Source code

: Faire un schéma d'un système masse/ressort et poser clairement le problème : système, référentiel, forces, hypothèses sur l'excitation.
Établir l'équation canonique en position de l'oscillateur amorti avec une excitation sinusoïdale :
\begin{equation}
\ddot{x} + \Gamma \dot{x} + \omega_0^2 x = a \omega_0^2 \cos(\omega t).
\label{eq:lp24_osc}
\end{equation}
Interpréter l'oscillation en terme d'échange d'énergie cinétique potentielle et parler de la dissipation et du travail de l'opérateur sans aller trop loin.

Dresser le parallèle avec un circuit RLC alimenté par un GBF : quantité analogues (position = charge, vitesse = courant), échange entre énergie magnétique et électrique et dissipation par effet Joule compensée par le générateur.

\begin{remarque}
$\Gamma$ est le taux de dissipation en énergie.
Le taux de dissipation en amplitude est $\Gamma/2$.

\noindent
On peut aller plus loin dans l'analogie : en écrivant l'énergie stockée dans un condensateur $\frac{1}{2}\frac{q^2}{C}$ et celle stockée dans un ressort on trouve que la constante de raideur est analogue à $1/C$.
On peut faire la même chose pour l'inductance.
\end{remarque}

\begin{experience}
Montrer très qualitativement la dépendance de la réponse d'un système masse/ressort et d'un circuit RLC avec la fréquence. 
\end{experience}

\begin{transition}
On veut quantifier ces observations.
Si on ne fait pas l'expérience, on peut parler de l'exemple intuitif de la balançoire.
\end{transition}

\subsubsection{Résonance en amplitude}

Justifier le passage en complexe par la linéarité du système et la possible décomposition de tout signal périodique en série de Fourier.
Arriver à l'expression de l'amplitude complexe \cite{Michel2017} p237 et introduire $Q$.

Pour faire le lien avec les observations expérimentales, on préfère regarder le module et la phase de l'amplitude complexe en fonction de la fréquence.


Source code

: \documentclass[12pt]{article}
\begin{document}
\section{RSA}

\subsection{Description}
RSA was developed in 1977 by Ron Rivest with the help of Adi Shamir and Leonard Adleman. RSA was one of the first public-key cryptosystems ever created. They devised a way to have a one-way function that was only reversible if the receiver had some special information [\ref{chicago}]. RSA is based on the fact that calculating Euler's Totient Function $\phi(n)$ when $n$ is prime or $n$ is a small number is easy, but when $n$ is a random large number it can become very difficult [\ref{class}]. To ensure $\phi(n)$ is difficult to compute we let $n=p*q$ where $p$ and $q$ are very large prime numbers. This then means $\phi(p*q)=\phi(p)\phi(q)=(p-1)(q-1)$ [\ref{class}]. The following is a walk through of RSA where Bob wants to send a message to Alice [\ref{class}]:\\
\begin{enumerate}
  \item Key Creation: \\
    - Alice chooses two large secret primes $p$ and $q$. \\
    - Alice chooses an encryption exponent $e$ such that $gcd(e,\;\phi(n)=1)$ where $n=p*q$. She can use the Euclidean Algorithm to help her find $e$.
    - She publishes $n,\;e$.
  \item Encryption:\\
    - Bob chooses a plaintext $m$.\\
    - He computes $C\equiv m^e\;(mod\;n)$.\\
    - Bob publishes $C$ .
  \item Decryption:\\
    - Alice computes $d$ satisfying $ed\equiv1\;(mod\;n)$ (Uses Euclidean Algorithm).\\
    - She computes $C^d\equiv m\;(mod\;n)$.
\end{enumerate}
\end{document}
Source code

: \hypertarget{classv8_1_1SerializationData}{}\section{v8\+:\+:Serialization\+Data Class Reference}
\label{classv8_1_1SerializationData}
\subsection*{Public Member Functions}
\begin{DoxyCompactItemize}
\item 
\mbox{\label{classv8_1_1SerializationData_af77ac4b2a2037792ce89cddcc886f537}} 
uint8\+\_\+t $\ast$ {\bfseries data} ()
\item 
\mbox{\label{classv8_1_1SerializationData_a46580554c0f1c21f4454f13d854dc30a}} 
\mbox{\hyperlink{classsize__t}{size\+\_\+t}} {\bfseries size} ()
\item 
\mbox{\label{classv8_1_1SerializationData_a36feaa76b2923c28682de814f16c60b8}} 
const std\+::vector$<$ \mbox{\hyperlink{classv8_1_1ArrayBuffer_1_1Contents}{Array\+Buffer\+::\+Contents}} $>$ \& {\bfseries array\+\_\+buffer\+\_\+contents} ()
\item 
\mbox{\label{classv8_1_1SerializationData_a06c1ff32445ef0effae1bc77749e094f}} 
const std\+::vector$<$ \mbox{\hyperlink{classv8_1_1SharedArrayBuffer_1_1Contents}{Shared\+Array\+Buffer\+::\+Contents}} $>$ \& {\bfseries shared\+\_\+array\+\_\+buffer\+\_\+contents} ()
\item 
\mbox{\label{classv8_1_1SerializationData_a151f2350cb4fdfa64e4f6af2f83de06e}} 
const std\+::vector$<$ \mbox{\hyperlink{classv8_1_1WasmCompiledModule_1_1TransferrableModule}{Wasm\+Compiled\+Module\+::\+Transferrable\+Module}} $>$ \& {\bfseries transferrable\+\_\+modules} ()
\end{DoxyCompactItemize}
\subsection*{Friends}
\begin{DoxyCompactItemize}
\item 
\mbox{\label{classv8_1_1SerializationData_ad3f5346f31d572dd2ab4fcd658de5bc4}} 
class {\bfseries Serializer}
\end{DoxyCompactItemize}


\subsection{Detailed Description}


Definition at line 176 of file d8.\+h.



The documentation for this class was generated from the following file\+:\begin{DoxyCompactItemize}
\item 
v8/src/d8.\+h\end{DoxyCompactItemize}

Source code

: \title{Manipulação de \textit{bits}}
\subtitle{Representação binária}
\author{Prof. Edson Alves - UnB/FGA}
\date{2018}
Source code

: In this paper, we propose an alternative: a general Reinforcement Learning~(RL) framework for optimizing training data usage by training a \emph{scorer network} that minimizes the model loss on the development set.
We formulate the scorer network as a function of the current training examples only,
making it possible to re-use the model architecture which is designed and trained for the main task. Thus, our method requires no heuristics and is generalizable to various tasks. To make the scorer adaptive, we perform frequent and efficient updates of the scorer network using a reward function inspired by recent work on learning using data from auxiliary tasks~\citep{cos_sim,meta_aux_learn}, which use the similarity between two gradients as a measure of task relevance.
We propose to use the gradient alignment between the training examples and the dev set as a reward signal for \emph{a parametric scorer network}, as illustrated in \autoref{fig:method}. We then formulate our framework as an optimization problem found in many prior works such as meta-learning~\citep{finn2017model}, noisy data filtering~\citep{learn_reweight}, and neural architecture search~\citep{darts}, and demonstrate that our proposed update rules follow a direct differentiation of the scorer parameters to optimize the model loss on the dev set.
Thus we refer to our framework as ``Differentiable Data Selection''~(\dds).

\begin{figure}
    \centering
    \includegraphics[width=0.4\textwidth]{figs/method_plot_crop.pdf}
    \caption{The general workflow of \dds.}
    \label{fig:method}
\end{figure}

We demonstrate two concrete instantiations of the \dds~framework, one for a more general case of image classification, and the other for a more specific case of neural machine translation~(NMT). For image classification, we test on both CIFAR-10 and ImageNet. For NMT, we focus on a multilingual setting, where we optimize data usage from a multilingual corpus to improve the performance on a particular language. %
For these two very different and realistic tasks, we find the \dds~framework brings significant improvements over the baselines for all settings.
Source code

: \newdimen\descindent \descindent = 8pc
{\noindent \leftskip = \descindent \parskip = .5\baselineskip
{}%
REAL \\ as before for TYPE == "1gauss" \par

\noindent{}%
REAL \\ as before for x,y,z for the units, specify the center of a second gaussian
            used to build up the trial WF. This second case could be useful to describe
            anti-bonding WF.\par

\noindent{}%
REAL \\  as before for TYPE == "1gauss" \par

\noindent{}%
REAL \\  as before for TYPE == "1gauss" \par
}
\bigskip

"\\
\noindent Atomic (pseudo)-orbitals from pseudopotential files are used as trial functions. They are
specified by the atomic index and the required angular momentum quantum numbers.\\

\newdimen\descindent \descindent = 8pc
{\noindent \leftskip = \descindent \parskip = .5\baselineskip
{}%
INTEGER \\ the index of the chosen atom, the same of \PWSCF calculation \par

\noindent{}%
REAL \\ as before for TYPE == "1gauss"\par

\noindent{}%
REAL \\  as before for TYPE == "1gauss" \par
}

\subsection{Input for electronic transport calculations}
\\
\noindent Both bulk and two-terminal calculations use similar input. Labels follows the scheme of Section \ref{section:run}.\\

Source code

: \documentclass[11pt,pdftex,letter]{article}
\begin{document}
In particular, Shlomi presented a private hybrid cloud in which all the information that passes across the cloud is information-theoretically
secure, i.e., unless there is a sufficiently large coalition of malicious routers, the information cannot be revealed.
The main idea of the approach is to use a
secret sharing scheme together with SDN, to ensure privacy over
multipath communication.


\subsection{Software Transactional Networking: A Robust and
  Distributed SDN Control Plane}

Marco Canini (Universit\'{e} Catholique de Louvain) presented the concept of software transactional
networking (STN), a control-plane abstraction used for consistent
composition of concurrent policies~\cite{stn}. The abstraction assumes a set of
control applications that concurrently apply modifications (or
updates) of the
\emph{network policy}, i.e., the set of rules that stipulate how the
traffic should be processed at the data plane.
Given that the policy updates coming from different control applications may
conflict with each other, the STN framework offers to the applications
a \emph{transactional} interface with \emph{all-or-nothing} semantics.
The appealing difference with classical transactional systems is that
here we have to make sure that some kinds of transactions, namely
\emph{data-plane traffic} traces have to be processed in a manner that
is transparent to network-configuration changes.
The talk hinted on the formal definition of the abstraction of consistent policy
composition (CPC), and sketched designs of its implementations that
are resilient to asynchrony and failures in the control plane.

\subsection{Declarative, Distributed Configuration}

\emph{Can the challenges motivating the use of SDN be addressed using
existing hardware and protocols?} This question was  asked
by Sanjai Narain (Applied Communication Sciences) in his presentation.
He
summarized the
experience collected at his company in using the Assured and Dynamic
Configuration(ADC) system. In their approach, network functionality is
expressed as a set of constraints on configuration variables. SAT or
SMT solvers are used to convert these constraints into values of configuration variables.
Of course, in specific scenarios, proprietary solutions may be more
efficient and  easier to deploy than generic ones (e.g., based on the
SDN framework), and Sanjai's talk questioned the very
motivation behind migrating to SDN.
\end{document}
━━━━━━
PROBLEM TO SOLVE: Your task is to transcribe, with no changes, only the lines of the listing above that lie between the line holding "The talk hinted" and the line holding "summarized the", inclusive.

THE COMPLETED TASK:
The talk hinted on the formal definition of the abstraction of consistent policy
composition (CPC), and sketched designs of its implementations that
are resilient to asynchrony and failures in the control plane.

\subsection{Declarative, Distributed Configuration}

\emph{Can the challenges motivating the use of SDN be addressed using
existing hardware and protocols?} This question was  asked
by Sanjai Narain (Applied Communication Sciences) in his presentation.
He
summarized the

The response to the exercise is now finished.